▶ Exercise directions: Reproduce every record exactly as written.

▶ Supplied records:
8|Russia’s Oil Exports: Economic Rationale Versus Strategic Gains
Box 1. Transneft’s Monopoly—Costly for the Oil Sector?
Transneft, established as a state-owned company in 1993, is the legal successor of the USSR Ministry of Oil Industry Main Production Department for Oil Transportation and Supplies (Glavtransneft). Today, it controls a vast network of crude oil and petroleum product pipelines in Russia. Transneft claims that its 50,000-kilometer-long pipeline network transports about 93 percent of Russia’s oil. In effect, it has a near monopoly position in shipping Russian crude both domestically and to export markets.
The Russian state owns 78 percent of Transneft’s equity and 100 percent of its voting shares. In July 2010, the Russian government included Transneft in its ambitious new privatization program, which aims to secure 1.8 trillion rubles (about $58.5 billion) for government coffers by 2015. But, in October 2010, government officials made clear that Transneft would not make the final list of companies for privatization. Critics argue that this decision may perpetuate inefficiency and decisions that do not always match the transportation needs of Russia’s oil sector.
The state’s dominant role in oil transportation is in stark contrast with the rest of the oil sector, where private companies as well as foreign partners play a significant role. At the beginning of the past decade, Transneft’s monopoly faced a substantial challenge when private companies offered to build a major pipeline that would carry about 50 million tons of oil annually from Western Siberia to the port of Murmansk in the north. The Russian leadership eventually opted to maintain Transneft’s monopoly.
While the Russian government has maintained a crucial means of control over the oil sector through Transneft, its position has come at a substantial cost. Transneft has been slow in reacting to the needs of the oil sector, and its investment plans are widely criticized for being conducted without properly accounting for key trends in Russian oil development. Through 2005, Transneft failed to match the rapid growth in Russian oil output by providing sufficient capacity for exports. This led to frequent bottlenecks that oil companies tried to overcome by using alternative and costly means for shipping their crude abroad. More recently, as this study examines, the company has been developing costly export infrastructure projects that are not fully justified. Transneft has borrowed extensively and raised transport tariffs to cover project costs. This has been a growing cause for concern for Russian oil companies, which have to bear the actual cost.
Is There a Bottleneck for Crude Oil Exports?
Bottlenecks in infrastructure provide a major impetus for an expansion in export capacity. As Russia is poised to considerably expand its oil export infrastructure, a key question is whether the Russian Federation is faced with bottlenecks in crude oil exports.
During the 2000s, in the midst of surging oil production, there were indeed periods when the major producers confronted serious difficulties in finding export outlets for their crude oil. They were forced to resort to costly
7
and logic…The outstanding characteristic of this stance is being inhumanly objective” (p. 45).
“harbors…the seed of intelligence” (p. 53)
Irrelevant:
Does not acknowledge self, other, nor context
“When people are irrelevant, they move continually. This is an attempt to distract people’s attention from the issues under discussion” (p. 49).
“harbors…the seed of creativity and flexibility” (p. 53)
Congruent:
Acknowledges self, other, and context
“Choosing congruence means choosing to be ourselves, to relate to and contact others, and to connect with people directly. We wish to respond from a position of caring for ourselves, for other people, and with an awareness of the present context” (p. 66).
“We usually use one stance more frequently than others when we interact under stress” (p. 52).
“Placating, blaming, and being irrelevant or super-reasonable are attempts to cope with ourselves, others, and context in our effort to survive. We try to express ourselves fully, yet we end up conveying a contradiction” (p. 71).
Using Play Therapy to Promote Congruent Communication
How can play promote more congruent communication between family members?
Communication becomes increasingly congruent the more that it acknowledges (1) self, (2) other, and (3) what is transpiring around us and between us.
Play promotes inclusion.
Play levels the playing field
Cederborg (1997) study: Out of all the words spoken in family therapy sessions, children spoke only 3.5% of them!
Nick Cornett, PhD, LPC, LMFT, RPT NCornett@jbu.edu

▶ Output for this task:
8|Russia’s Oil Exports: Economic Rationale Versus Strategic Gains
Box 1. Transneft’s Monopoly—Costly for the Oil Sector?
Transneft, established as a state-owned company in 1993, is the legal successor of the USSR Ministry of Oil Industry Main Production Department for Oil Transportation and Supplies (Glavtransneft). Today, it controls a vast network of crude oil and petroleum product pipelines in Russia. Transneft claims that its 50,000-kilometer-long pipeline network transports about 93 percent of Russia’s oil. In effect, it has a near monopoly position in shipping Russian crude both domestically and to export markets.
The Russian state owns 78 percent of Transneft’s equity and 100 percent of its voting shares. In July 2010, the Russian government included Transneft in its ambitious new privatization program, which aims to secure 1.8 trillion rubles (about $58.5 billion) for government coffers by 2015. But, in October 2010, government officials made clear that Transneft would not make the final list of companies for privatization. Critics argue that this decision may perpetuate inefficiency and decisions that do not always match the transportation needs of Russia’s oil sector.
The state’s dominant role in oil transportation is in stark contrast with the rest of the oil sector, where private companies as well as foreign partners play a significant role. At the beginning of the past decade, Transneft’s monopoly faced a substantial challenge when private companies offered to build a major pipeline that would carry about 50 million tons of oil annually from Western Siberia to the port of Murmansk in the north. The Russian leadership eventually opted to maintain Transneft’s monopoly.
While the Russian government has maintained a crucial means of control over the oil sector through Transneft, its position has come at a substantial cost. Transneft has been slow in reacting to the needs of the oil sector, and its investment plans are widely criticized for being conducted without properly accounting for key trends in Russian oil development. Through 2005, Transneft failed to match the rapid growth in Russian oil output by providing sufficient capacity for exports. This led to frequent bottlenecks that oil companies tried to overcome by using alternative and costly means for shipping their crude abroad. More recently, as this study examines, the company has been developing costly export infrastructure projects that are not fully justified. Transneft has borrowed extensively and raised transport tariffs to cover project costs. This has been a growing cause for concern for Russian oil companies, which have to bear the actual cost.
Is There a Bottleneck for Crude Oil Exports?
Bottlenecks in infrastructure provide a major impetus for an expansion in export capacity. As Russia is poised to considerably expand its oil export infrastructure, a key question is whether the Russian Federation is faced with bottlenecks in crude oil exports.
During the 2000s, in the midst of surging oil production, there were indeed periods when the major producers confronted serious difficulties in finding export outlets for their crude oil. They were forced to resort to costly
7
and logic…The outstanding characteristic of this stance is being inhumanly objective” (p. 45).
“harbors…the seed of intelligence” (p. 53)
Irrelevant:
Does not acknowledge self, other, nor context
“When people are irrelevant, they move continually. This is an attempt to distract people’s attention from the issues under discussion” (p. 49).
“harbors…the seed of creativity and flexibility” (p. 53)
Congruent:
Acknowledges self, other, and context
“Choosing congruence means choosing to be ourselves, to relate to and contact others, and to connect with people directly. We wish to respond from a position of caring for ourselves, for other people, and with an awareness of the present context” (p. 66).
“We usually use one stance more frequently than others when we interact under stress” (p. 52).
“Placating, blaming, and being irrelevant or super-reasonable are attempts to cope with ourselves, others, and context in our effort to survive. We try to express ourselves fully, yet we end up conveying a contradiction” (p. 71).
Using Play Therapy to Promote Congruent Communication
How can play promote more congruent communication between family members?
Communication becomes increasingly congruent the more that it acknowledges (1) self, (2) other, and (3) what is transpiring around us and between us.
Play promotes inclusion.
Play levels the playing field
Cederborg (1997) study: Out of all the words spoken in family therapy sessions, children spoke only 3.5% of them!
Nick Cornett, PhD, LPC, LMFT, RPT NCornett@jbu.edu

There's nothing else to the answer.